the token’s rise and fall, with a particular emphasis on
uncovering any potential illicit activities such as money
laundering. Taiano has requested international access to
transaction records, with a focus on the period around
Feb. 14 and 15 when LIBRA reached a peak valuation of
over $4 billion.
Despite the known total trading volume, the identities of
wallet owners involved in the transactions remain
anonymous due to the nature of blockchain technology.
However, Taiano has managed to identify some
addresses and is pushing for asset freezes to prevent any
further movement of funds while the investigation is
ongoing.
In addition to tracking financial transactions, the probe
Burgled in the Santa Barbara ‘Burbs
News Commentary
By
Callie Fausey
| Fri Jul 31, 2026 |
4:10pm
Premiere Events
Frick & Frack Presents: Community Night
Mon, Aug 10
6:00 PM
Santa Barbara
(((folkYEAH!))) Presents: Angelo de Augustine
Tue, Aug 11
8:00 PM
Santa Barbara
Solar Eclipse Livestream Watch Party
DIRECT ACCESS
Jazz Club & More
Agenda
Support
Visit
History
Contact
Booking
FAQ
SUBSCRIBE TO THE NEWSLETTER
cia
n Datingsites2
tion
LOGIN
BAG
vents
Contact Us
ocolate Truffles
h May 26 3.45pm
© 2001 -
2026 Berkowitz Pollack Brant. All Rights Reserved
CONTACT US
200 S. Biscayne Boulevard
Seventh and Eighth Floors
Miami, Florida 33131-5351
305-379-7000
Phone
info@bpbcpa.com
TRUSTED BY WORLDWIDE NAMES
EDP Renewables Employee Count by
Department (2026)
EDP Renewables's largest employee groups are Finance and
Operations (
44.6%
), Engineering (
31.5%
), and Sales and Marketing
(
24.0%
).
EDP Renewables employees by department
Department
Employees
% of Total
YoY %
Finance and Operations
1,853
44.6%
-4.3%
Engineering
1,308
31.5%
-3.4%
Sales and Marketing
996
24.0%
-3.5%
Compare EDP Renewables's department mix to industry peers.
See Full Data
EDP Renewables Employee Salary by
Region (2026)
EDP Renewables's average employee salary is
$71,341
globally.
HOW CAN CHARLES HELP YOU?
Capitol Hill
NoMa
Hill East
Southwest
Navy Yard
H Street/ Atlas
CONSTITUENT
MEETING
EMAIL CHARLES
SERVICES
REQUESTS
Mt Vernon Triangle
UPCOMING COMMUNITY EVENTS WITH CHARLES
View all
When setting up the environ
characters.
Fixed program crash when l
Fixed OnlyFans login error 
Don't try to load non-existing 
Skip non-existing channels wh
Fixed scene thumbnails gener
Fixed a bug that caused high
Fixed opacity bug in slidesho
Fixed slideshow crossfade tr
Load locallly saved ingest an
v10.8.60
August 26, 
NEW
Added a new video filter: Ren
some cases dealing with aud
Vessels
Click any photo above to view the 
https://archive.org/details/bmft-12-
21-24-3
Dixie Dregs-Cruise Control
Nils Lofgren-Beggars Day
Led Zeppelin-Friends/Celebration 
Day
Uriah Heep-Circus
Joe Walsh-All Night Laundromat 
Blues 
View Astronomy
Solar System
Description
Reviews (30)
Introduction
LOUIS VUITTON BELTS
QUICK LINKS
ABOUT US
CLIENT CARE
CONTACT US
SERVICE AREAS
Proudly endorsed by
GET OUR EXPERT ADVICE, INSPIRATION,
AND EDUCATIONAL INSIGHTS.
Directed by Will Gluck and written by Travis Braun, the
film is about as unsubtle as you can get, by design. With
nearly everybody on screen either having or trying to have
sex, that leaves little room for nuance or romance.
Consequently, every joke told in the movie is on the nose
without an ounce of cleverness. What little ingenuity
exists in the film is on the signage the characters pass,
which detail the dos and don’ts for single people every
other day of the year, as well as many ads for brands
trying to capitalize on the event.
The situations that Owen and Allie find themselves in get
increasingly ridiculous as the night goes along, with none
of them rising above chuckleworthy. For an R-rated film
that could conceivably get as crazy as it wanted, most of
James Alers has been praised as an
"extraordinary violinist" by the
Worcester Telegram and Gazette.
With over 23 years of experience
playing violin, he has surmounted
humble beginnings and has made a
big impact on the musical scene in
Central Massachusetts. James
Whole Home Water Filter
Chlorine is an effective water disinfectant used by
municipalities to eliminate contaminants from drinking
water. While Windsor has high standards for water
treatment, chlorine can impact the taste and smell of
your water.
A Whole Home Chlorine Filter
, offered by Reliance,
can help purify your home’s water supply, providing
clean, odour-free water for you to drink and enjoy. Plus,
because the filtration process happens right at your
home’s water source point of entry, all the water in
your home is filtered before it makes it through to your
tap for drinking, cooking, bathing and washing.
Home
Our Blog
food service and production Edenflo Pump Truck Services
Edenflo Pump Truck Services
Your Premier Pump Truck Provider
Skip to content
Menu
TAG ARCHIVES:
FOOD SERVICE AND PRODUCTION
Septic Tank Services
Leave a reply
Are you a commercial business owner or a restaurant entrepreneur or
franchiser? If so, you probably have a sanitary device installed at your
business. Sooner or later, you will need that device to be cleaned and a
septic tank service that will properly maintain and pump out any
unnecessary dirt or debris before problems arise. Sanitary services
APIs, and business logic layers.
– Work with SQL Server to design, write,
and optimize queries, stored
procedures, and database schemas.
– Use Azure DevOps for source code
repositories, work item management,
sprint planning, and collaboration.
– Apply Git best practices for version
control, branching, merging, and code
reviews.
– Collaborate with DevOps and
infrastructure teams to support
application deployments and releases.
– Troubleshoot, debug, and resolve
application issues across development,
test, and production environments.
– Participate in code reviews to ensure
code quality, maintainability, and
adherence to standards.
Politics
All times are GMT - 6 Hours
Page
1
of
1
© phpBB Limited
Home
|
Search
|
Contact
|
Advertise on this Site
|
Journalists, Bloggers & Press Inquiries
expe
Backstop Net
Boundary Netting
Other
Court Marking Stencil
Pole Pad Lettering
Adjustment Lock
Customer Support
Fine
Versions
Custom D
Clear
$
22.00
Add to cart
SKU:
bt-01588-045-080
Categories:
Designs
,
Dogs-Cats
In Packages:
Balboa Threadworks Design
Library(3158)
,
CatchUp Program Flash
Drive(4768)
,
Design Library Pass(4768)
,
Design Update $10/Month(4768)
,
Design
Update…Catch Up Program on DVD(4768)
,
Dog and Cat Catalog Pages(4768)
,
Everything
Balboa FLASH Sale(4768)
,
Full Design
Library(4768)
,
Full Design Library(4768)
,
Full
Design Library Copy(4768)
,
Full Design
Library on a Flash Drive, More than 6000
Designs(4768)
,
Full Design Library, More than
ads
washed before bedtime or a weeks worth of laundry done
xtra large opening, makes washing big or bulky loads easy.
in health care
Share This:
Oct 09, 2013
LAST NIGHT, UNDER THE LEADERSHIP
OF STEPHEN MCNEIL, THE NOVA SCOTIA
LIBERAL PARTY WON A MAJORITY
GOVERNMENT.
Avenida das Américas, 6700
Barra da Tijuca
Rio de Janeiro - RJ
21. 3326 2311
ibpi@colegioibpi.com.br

◆ Problem to solve: Give all of the data again with every "EDP Renewables" swapped for "the company", leaving everything else as it is.

◆ Solution for this task:
the token’s rise and fall, with a particular emphasis on
uncovering any potential illicit activities such as money
laundering. Taiano has requested international access to
transaction records, with a focus on the period around
Feb. 14 and 15 when LIBRA reached a peak valuation of
over $4 billion.
Despite the known total trading volume, the identities of
wallet owners involved in the transactions remain
anonymous due to the nature of blockchain technology.
However, Taiano has managed to identify some
addresses and is pushing for asset freezes to prevent any
further movement of funds while the investigation is
ongoing.
In addition to tracking financial transactions, the probe
Burgled in the Santa Barbara ‘Burbs
News Commentary
By
Callie Fausey
| Fri Jul 31, 2026 |
4:10pm
Premiere Events
Frick & Frack Presents: Community Night
Mon, Aug 10
6:00 PM
Santa Barbara
(((folkYEAH!))) Presents: Angelo de Augustine
Tue, Aug 11
8:00 PM
Santa Barbara
Solar Eclipse Livestream Watch Party
DIRECT ACCESS
Jazz Club & More
Agenda
Support
Visit
History
Contact
Booking
FAQ
SUBSCRIBE TO THE NEWSLETTER
cia
n Datingsites2
tion
LOGIN
BAG
vents
Contact Us
ocolate Truffles
h May 26 3.45pm
© 2001 -
2026 Berkowitz Pollack Brant. All Rights Reserved
CONTACT US
200 S. Biscayne Boulevard
Seventh and Eighth Floors
Miami, Florida 33131-5351
305-379-7000
Phone
info@bpbcpa.com
TRUSTED BY WORLDWIDE NAMES
the company Employee Count by
Department (2026)
the company's largest employee groups are Finance and
Operations (
44.6%
), Engineering (
31.5%
), and Sales and Marketing
(
24.0%
).
the company employees by department
Department
Employees
% of Total
YoY %
Finance and Operations
1,853
44.6%
-4.3%
Engineering
1,308
31.5%
-3.4%
Sales and Marketing
996
24.0%
-3.5%
Compare the company's department mix to industry peers.
See Full Data
the company Employee Salary by
Region (2026)
the company's average employee salary is
$71,341
globally.
HOW CAN CHARLES HELP YOU?
Capitol Hill
NoMa
Hill East
Southwest
Navy Yard
H Street/ Atlas
CONSTITUENT
MEETING
EMAIL CHARLES
SERVICES
REQUESTS
Mt Vernon Triangle
UPCOMING COMMUNITY EVENTS WITH CHARLES
View all
When setting up the environ
characters.
Fixed program crash when l
Fixed OnlyFans login error 
Don't try to load non-existing 
Skip non-existing channels wh
Fixed scene thumbnails gener
Fixed a bug that caused high
Fixed opacity bug in slidesho
Fixed slideshow crossfade tr
Load locallly saved ingest an
v10.8.60
August 26, 
NEW
Added a new video filter: Ren
some cases dealing with aud
Vessels
Click any photo above to view the 
https://archive.org/details/bmft-12-
21-24-3
Dixie Dregs-Cruise Control
Nils Lofgren-Beggars Day
Led Zeppelin-Friends/Celebration 
Day
Uriah Heep-Circus
Joe Walsh-All Night Laundromat 
Blues 
View Astronomy
Solar System
Description
Reviews (30)
Introduction
LOUIS VUITTON BELTS
QUICK LINKS
ABOUT US
CLIENT CARE
CONTACT US
SERVICE AREAS
Proudly endorsed by
GET OUR EXPERT ADVICE, INSPIRATION,
AND EDUCATIONAL INSIGHTS.
Directed by Will Gluck and written by Travis Braun, the
film is about as unsubtle as you can get, by design. With
nearly everybody on screen either having or trying to have
sex, that leaves little room for nuance or romance.
Consequently, every joke told in the movie is on the nose
without an ounce of cleverness. What little ingenuity
exists in the film is on the signage the characters pass,
which detail the dos and don’ts for single people every
other day of the year, as well as many ads for brands
trying to capitalize on the event.
The situations that Owen and Allie find themselves in get
increasingly ridiculous as the night goes along, with none
of them rising above chuckleworthy. For an R-rated film
that could conceivably get as crazy as it wanted, most of
James Alers has been praised as an
"extraordinary violinist" by the
Worcester Telegram and Gazette.
With over 23 years of experience
playing violin, he has surmounted
humble beginnings and has made a
big impact on the musical scene in
Central Massachusetts. James
Whole Home Water Filter
Chlorine is an effective water disinfectant used by
municipalities to eliminate contaminants from drinking
water. While Windsor has high standards for water
treatment, chlorine can impact the taste and smell of
your water.
A Whole Home Chlorine Filter
, offered by Reliance,
can help purify your home’s water supply, providing
clean, odour-free water for you to drink and enjoy. Plus,
because the filtration process happens right at your
home’s water source point of entry, all the water in
your home is filtered before it makes it through to your
tap for drinking, cooking, bathing and washing.
Home
Our Blog
food service and production Edenflo Pump Truck Services
Edenflo Pump Truck Services
Your Premier Pump Truck Provider
Skip to content
Menu
TAG ARCHIVES:
FOOD SERVICE AND PRODUCTION
Septic Tank Services
Leave a reply
Are you a commercial business owner or a restaurant entrepreneur or
franchiser? If so, you probably have a sanitary device installed at your
business. Sooner or later, you will need that device to be cleaned and a
septic tank service that will properly maintain and pump out any
unnecessary dirt or debris before problems arise. Sanitary services
APIs, and business logic layers.
– Work with SQL Server to design, write,
and optimize queries, stored
procedures, and database schemas.
– Use Azure DevOps for source code
repositories, work item management,
sprint planning, and collaboration.
– Apply Git best practices for version
control, branching, merging, and code
reviews.
– Collaborate with DevOps and
infrastructure teams to support
application deployments and releases.
– Troubleshoot, debug, and resolve
application issues across development,
test, and production environments.
– Participate in code reviews to ensure
code quality, maintainability, and
adherence to standards.
Politics
All times are GMT - 6 Hours
Page
1
of
1
© phpBB Limited
Home
|
Search
|
Contact
|
Advertise on this Site
|
Journalists, Bloggers & Press Inquiries
expe
Backstop Net
Boundary Netting
Other
Court Marking Stencil
Pole Pad Lettering
Adjustment Lock
Customer Support
Fine
Versions
Custom D
Clear
$
22.00
Add to cart
SKU:
bt-01588-045-080
Categories:
Designs
,
Dogs-Cats
In Packages:
Balboa Threadworks Design
Library(3158)
,
CatchUp Program Flash
Drive(4768)
,
Design Library Pass(4768)
,
Design Update $10/Month(4768)
,
Design
Update…Catch Up Program on DVD(4768)
,
Dog and Cat Catalog Pages(4768)
,
Everything
Balboa FLASH Sale(4768)
,
Full Design
Library(4768)
,
Full Design Library(4768)
,
Full
Design Library Copy(4768)
,
Full Design
Library on a Flash Drive, More than 6000
Designs(4768)
,
Full Design Library, More than
ads
washed before bedtime or a weeks worth of laundry done
xtra large opening, makes washing big or bulky loads easy.
in health care
Share This:
Oct 09, 2013
LAST NIGHT, UNDER THE LEADERSHIP
OF STEPHEN MCNEIL, THE NOVA SCOTIA
LIBERAL PARTY WON A MAJORITY
GOVERNMENT.
Avenida das Américas, 6700
Barra da Tijuca
Rio de Janeiro - RJ
21. 3326 2311
ibpi@colegioibpi.com.br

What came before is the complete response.